This pine species generally develops straight trunks with few branches. It is the leading tree for utility pole production in the southeast. Wood density is high, making it stronger than most pines. Quality is far better than other common species like loblolly pine. Loblollies are the most common pine tree in North Carolina.
Longleaf pine also yields the highest quality pine straw for mulch. As the name indicates, this species has longer needles than any other pine species. Longer needles are easy to bale. They also keep their shiny reddish color longer. These needles last longer too, so re-mulching is less frequent.
Probably the biggest reason longleaf pine isn’t used more in pine plantations is that it can be difficult to establish.
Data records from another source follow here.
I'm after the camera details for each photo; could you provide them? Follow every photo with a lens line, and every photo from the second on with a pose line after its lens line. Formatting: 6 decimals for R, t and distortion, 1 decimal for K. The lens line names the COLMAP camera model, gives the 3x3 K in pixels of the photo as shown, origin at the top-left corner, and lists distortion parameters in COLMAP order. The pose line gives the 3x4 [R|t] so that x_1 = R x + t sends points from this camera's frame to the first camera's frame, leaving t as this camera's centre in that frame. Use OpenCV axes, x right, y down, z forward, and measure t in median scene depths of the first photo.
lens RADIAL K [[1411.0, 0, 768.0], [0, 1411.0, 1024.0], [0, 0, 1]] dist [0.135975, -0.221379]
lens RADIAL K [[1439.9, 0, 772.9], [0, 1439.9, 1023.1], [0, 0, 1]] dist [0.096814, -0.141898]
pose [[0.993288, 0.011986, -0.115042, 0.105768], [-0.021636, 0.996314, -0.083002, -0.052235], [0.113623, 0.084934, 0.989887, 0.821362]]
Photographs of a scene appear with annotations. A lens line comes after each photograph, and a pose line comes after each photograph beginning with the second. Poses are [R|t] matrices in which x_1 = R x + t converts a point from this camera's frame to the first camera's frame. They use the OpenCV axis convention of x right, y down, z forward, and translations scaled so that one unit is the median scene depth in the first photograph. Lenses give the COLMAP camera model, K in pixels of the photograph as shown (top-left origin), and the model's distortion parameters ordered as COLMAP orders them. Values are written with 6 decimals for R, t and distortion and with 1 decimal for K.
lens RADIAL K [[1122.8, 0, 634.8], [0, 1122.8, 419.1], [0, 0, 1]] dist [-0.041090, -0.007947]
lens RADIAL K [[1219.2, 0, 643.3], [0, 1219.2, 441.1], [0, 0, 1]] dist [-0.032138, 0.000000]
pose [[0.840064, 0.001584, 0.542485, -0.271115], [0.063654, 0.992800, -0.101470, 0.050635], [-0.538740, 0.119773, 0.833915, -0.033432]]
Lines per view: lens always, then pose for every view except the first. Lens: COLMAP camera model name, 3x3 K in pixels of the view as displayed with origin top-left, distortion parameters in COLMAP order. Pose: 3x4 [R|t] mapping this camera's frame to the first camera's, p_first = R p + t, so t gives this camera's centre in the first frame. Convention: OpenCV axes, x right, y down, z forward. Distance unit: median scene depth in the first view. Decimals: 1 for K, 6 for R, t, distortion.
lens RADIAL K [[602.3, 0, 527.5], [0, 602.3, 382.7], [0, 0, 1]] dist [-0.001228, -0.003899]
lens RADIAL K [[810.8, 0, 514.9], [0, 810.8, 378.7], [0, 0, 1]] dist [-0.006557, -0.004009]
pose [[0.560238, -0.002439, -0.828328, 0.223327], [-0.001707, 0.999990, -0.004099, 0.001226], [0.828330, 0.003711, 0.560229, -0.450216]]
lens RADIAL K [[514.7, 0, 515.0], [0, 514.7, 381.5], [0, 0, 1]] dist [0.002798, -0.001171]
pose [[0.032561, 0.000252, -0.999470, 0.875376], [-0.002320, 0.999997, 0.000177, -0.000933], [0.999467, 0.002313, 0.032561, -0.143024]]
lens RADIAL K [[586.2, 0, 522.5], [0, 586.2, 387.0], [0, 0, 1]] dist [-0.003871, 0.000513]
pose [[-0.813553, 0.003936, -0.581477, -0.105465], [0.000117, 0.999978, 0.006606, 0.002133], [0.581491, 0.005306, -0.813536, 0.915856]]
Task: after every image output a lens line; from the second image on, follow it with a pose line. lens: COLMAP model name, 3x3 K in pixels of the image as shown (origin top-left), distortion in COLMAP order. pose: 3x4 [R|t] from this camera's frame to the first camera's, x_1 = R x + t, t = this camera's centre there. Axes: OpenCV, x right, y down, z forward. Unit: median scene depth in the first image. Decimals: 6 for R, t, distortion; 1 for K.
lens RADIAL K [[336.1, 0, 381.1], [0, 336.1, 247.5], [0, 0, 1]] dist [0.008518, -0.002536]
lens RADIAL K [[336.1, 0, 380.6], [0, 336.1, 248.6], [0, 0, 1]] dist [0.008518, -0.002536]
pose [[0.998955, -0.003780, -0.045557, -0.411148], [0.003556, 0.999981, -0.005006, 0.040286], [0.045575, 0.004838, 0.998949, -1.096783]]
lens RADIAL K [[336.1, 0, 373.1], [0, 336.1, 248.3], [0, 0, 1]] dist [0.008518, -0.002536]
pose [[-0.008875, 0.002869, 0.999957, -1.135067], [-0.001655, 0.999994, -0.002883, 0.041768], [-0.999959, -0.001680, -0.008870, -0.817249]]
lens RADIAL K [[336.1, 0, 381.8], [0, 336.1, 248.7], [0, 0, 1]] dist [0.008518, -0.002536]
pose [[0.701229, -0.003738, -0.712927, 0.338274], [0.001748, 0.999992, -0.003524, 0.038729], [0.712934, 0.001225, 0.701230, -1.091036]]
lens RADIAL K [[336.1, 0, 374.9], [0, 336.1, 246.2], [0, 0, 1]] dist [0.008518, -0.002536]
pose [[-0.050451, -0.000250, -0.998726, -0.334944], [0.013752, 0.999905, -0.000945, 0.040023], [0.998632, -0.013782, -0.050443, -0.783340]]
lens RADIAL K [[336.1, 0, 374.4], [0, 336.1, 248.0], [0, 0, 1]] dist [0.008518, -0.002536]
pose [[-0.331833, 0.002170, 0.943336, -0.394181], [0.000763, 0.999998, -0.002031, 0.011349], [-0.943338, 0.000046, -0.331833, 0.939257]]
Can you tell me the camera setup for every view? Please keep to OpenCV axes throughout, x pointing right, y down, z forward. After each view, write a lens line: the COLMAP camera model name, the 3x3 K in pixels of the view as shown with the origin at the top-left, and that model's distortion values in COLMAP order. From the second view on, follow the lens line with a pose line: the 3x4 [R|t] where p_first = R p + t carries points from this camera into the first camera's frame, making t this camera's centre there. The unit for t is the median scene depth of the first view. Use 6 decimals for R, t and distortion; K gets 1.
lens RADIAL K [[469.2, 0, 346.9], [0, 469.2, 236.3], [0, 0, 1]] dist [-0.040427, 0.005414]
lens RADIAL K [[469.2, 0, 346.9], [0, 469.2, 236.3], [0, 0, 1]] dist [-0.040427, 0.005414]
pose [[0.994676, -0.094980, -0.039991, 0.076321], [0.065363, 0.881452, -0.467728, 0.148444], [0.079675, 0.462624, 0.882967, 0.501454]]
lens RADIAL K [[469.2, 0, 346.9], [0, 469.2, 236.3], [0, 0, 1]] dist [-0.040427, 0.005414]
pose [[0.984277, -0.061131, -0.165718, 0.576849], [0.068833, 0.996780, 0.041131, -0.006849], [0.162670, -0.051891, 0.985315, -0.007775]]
Proper planting depth is critical as are moisture levels and planting time. Once established, trees grow exceptionally on otherwise poor soils.
Like nearly all pines, longleafs are what we call shade intolerant. This means seedlings require sunlight to grow. One rarely finds young trees amongst older ones. That’s a major reason why pines are adapted to a clear-cut type harvest system. Eventually, if we selectively cut them we would have none left, since we wouldn’t reduce shade sufficiently.
Longleaf pines have other uses as well. Large cones are often used in crafts. They can be the size of footballs. Longleaf pine resin is antimicrobial and in a pinch can be used to dress cuts and scrapes.
Those desiring to increase their intake of vitamin C might wish to try pine needle tea. Steep a handful of green needles in hot water for a few minutes and enjoy the unique flavor. Too much might give your kidneys a workout. It’s also a fairly strong diuretic.
Ted Manzer teaches agriculture at Northeastern High School (email@example.com).
Didn’t someone just write about this? I know it is a common tree within the natural range, but it is fascinating here because we do not have anything like it.
I don’t know. I wrote this for my newspaper column a few weeks ago and just got around to posting it here.
Yours looked different. It obviously was not the same article, but I know I read about it somewhere. I do not write much about our native pines because we do not use them in landscaping. I still like the Monterey pine, because they were more common when I was a kid. They do not fit into modern urban gardens though.